BEGIN Text passage

CKD FACT SHEET

Do you know that...

  • Early detection can help prevent the progression of kidney disease to kidney failure.
  • Heart disease is the major cause of death for all people with CKD.
  • Glomerular filtration rate (GFR) is the best estimate of kidney function.
  • Hypertension causes CKD and CKD causes hypertension.
  • Persistent proteinuria (protein in urine) means CKD.
  • High-risk groups include those with diabetes, hypertension and family history of kidney disease.
  • Three simple tests can detect CKD: blood pressure, urine albumin and serum creatinine.
  • Globally more than 500 million individuals, or about one adult in ten in the general population, have some form of chronic kidney disease.
  • CKD is present when individuals have an increase in excretion of albumin in the urine or a major decrease in kidney function or glomerular filtration rate (GFR). This may lead to complications such as high blood pressure, anemia, and heart and blood vessel disease.
  • Globally the most common causes of CKD have been nephrotic (condition where lot of protein is lost in the urine)/ nephritic or inflammatory diseases of the kidney, infections, obstruction in the urinary tract and inherited disorders like polycystic kidney disease (PKD). This is changing in both developed and developing countries towards diabetes and hypertension, which are also the most common causes of cardiovascular disease (CVD).
  • Simple laboratory tests are done on small samples of blood and urine to measure creatinine content and calculated GFR and albumin excretion.

END Text passage
BEGIN Data section

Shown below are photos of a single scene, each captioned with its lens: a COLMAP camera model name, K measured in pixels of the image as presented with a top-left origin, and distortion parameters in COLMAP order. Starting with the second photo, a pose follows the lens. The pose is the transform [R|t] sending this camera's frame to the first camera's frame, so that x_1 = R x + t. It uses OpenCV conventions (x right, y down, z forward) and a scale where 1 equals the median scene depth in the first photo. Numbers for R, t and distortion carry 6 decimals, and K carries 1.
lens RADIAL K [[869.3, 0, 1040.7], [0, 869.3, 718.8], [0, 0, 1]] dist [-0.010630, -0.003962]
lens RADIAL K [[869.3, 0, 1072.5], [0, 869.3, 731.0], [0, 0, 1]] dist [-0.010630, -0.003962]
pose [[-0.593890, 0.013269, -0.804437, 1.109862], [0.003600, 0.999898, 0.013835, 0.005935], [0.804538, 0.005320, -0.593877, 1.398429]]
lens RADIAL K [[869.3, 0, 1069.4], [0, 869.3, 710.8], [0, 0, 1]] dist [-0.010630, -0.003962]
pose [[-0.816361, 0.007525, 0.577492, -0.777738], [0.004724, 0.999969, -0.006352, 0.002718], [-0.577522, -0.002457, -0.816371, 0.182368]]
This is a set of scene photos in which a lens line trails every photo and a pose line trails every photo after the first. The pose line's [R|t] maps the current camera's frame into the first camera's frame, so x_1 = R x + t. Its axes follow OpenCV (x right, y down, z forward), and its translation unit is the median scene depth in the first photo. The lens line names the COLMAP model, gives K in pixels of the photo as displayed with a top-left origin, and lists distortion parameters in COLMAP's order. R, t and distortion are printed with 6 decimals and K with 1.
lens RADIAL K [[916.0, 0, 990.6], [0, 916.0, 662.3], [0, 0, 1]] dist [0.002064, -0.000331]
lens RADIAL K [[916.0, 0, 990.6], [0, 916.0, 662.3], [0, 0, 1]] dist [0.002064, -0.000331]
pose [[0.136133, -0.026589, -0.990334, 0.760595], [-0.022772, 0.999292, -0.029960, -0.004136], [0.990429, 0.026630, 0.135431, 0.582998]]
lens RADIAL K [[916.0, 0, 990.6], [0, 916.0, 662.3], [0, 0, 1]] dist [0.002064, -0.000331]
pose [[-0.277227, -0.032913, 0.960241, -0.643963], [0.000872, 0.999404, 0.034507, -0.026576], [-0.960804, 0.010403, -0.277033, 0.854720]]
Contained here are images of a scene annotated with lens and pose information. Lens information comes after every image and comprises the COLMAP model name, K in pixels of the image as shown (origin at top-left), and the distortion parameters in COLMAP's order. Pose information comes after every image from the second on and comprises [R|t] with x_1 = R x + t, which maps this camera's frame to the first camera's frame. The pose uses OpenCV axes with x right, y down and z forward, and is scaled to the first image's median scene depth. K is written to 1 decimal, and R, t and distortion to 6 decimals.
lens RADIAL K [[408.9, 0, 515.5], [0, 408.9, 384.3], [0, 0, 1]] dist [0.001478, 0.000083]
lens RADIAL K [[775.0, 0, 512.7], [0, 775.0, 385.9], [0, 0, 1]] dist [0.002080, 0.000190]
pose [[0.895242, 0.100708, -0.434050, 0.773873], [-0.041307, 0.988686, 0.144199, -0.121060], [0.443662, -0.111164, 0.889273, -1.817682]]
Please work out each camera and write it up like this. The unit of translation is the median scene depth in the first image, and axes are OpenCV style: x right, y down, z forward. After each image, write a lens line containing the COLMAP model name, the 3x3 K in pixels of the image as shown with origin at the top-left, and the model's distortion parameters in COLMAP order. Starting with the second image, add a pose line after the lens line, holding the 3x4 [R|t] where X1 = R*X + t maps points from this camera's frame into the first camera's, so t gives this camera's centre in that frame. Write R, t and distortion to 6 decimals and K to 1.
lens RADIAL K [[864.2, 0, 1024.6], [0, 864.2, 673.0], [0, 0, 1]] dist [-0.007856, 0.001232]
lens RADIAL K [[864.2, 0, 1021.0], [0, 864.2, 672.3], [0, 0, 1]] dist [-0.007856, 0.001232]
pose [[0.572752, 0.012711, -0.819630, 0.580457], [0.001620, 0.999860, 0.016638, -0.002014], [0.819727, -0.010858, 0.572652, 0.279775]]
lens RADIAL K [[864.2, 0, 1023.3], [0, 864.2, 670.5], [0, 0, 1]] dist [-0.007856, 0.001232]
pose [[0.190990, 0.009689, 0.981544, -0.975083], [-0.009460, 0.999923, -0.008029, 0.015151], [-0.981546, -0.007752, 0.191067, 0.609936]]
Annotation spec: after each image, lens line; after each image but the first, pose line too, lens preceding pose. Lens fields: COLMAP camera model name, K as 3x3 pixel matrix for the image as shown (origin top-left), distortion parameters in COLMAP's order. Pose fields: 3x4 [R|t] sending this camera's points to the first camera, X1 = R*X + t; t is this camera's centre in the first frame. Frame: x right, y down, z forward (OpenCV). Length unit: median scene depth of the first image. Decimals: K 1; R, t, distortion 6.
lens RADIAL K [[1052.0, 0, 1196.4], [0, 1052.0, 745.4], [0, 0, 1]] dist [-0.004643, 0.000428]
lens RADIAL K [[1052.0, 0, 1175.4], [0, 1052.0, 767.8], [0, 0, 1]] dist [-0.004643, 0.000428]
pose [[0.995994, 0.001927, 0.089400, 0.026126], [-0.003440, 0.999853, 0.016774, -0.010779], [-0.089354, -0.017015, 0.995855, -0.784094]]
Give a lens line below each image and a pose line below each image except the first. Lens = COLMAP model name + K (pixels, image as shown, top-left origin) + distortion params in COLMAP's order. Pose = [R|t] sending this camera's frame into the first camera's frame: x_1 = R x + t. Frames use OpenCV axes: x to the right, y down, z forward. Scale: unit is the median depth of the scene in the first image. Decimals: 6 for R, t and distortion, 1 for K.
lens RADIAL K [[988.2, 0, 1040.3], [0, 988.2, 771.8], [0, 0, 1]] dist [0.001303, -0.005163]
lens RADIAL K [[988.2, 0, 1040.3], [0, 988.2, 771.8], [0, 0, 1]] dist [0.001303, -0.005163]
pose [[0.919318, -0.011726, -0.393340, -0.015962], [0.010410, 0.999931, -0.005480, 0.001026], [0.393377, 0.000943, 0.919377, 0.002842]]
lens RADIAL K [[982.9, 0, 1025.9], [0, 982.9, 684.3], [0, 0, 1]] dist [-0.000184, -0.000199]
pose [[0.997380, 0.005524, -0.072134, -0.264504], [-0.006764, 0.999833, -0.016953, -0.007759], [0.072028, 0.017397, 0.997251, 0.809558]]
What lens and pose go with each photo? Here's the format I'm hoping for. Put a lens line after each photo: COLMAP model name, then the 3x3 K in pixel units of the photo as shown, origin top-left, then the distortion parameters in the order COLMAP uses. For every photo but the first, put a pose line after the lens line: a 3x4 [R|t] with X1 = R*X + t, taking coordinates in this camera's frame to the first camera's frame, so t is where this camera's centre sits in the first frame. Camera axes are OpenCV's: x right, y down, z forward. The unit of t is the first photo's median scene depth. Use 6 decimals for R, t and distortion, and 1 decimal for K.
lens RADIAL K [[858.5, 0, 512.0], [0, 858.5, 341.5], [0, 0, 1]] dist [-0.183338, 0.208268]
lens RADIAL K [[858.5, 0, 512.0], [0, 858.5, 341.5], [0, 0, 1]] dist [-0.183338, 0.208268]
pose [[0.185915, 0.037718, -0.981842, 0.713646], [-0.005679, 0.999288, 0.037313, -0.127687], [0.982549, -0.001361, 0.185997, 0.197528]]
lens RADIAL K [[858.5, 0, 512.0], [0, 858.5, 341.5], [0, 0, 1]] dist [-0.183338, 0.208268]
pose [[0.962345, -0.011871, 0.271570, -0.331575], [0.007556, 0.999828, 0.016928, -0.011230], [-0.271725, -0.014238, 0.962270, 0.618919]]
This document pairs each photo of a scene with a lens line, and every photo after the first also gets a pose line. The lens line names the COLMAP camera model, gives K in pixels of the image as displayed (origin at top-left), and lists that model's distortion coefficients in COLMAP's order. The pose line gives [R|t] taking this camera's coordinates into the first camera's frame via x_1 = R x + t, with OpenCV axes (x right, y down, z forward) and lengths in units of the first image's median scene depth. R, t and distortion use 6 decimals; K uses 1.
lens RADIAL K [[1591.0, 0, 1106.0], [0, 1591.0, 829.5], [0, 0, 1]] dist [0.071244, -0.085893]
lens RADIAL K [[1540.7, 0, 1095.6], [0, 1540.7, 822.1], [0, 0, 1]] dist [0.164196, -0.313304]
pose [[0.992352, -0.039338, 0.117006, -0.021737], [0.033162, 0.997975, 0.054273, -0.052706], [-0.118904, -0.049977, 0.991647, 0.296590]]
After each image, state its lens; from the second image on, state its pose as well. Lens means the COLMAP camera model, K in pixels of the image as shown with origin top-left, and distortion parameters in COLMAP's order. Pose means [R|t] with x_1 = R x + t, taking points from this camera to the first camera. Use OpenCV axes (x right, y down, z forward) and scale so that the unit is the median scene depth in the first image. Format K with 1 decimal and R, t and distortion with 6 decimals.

END Data section

Activity 1 »
Decide whether each statement agrees with the CKD fact sheet, answering yes or no and quoting the words from the fact sheet that settle it: (a) Heart disease is the major cause of death for all people with CKD. (b) Two simple tests can detect CKD. (c) More than 500 million individuals globally have some form of chronic kidney disease.
Activity 2 »
According to the CKD fact sheet, what is the best estimate of kidney function?
Activity 3 »
Duplicate the part of the CKD fact sheet between "CKD FACT SHEET" and "urine) means CKD.", inclusive.
The items have nothing to do with the CKD fact sheet.

Task answer 1 »
(a) Yes: "Heart disease is the major cause of death for all people with CKD."
(b) No: "Three simple tests can detect CKD: blood pressure, urine albumin and serum creatinine."
(c) Yes: "Globally more than 500 million individuals, or about one adult in ten in the general population, have some form of chronic kidney disease."

Task answer 2 »
Glomerular filtration rate (GFR).

Task answer 3 »
CKD FACT SHEET

Do you know that...

  • Early detection can help prevent the progression of kidney disease to kidney failure.
  • Heart disease is the major cause of death for all people with CKD.
  • Glomerular filtration rate (GFR) is the best estimate of kidney function.
  • Hypertension causes CKD and CKD causes hypertension.
  • Persistent proteinuria (protein in urine) means CKD.